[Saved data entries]
"""

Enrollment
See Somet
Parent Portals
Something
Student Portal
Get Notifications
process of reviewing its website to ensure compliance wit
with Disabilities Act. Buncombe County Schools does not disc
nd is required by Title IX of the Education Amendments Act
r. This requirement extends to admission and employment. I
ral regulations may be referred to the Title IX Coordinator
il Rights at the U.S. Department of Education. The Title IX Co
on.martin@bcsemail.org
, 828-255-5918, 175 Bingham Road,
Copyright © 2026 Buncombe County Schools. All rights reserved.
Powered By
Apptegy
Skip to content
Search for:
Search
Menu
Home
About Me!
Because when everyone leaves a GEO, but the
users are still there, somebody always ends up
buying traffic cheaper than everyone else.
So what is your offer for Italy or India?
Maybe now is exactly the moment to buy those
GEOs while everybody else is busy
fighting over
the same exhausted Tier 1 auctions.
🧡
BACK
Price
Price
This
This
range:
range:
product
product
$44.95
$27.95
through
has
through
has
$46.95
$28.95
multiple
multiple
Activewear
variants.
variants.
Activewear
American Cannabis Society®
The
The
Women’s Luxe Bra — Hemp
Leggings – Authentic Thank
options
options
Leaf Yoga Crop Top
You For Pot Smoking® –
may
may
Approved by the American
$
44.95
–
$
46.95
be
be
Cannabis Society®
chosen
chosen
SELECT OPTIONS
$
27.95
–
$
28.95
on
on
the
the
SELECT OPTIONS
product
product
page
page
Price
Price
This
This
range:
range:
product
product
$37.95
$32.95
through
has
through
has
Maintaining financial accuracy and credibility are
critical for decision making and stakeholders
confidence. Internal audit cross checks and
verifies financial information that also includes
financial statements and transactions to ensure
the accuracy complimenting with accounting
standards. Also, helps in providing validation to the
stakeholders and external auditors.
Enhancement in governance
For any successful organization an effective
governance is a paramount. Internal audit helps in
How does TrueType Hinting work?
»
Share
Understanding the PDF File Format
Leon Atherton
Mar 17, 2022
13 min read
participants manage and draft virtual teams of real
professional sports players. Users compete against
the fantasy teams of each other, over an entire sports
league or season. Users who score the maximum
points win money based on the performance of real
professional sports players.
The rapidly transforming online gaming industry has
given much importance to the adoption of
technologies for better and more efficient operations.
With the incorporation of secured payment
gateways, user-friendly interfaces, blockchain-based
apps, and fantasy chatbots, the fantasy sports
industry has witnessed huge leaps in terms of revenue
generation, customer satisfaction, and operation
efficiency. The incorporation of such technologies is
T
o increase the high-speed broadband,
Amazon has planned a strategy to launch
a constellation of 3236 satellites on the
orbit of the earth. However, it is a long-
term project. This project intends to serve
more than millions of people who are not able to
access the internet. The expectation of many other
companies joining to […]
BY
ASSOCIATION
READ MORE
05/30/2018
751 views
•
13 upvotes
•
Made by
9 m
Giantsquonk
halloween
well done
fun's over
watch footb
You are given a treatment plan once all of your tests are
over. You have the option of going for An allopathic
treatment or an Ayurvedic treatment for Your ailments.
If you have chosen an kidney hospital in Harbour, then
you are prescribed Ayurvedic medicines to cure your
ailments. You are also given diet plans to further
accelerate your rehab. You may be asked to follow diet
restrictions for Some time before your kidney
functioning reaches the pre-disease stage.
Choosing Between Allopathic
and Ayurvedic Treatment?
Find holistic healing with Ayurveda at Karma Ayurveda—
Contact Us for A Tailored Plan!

"""

▶ _TO DO_:
Repeat the lines of the listing, starting with its first line and going on through the line with "nd is required", with both of those lines included.

▶ _SOLUTION_:
Enrollment
See Somet
Parent Portals
Something
Student Portal
Get Notifications
process of reviewing its website to ensure compliance wit
with Disabilities Act. Buncombe County Schools does not disc
nd is required by Title IX of the Education Amendments Act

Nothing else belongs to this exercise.